═════ Data provided
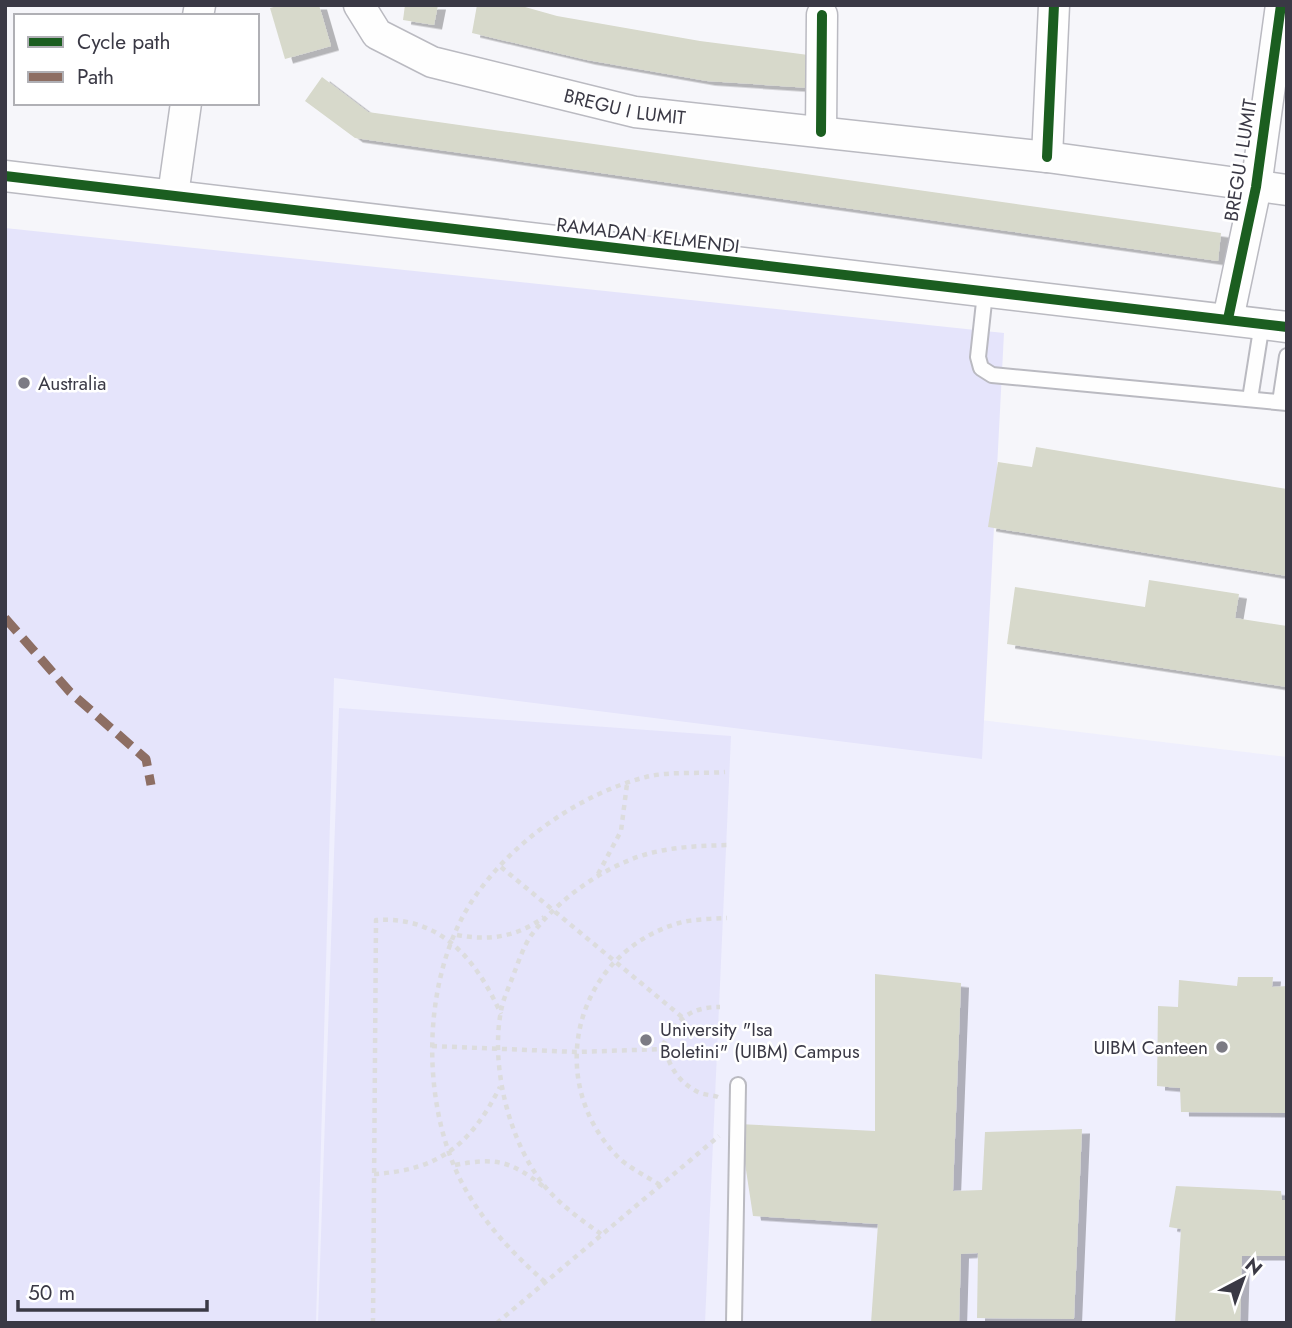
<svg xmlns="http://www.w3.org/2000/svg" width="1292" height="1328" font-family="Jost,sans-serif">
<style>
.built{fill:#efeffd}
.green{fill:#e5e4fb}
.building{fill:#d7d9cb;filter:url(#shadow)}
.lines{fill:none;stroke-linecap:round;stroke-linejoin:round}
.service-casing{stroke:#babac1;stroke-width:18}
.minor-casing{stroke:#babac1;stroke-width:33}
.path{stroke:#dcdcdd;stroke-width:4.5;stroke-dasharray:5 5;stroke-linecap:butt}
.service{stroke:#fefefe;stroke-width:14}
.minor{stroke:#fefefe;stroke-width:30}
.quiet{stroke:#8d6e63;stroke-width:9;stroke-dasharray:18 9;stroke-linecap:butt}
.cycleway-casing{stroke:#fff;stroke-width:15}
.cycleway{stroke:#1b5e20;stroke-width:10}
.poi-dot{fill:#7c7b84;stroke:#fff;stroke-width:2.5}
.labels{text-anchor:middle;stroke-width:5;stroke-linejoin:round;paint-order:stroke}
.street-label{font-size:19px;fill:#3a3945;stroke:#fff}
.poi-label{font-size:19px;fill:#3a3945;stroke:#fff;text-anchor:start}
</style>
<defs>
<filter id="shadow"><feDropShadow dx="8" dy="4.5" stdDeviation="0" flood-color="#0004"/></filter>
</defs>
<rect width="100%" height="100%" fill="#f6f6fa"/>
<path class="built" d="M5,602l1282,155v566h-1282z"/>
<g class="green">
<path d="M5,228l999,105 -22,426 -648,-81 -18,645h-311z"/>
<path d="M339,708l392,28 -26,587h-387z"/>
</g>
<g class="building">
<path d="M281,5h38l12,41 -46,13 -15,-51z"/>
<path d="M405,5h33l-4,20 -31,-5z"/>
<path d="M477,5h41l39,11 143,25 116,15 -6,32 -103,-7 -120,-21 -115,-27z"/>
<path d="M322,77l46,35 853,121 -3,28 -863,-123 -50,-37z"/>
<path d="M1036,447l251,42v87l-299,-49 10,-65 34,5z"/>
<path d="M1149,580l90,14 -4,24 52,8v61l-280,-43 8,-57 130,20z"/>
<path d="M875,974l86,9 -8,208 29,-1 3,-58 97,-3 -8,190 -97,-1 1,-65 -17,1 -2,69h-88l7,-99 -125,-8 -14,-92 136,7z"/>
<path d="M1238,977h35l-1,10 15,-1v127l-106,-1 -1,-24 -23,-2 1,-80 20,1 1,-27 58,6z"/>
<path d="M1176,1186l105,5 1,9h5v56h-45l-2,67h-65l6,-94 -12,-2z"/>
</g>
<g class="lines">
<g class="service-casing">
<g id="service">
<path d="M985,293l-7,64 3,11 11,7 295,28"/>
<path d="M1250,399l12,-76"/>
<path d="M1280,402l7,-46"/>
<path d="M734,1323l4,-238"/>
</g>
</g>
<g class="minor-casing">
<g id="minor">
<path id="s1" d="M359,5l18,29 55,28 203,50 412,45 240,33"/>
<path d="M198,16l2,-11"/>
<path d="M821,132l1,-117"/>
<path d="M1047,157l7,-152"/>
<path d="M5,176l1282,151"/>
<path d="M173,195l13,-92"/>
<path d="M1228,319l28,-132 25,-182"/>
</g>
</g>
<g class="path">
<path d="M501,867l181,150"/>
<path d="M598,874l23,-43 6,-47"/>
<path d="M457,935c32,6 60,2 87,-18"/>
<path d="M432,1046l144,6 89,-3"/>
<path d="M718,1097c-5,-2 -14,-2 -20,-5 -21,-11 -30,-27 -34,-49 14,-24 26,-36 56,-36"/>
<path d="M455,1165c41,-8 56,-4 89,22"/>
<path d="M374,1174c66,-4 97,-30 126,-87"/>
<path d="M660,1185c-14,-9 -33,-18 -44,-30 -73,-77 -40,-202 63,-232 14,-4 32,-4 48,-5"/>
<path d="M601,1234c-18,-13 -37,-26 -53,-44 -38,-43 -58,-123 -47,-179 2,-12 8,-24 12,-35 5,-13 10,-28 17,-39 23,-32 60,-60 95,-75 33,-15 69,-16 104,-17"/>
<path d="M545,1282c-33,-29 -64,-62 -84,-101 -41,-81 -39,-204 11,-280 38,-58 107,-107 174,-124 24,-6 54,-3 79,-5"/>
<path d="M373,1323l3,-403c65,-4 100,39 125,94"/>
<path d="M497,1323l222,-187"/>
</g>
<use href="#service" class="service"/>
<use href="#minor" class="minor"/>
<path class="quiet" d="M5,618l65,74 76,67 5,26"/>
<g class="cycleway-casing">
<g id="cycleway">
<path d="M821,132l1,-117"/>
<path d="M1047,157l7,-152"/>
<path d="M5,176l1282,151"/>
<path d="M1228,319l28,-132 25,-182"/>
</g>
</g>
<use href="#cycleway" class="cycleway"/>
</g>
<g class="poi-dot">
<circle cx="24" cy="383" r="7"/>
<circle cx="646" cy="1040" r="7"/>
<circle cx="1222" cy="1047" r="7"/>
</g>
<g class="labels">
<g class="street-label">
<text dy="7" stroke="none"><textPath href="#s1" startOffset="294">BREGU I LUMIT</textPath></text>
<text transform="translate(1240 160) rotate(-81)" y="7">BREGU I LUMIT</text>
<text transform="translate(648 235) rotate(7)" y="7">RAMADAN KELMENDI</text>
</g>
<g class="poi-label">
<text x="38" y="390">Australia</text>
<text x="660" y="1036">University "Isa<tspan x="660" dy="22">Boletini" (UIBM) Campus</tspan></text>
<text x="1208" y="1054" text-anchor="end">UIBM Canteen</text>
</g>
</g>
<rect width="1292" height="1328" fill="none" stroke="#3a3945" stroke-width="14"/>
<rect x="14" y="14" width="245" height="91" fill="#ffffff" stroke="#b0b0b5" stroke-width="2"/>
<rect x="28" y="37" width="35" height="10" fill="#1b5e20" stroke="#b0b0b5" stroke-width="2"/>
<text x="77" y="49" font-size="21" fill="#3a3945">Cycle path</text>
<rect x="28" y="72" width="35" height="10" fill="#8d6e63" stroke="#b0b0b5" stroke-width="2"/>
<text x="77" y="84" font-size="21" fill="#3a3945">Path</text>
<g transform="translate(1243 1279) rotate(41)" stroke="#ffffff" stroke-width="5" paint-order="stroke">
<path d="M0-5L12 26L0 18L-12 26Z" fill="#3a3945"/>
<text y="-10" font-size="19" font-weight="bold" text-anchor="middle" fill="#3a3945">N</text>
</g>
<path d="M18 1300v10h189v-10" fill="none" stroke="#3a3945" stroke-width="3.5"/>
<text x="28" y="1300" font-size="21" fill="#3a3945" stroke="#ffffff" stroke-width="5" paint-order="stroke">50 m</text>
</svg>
══════════
Problem statement: The answer should be a single number: the count of lines in the data that include the string "href".

Output for this exercise: 4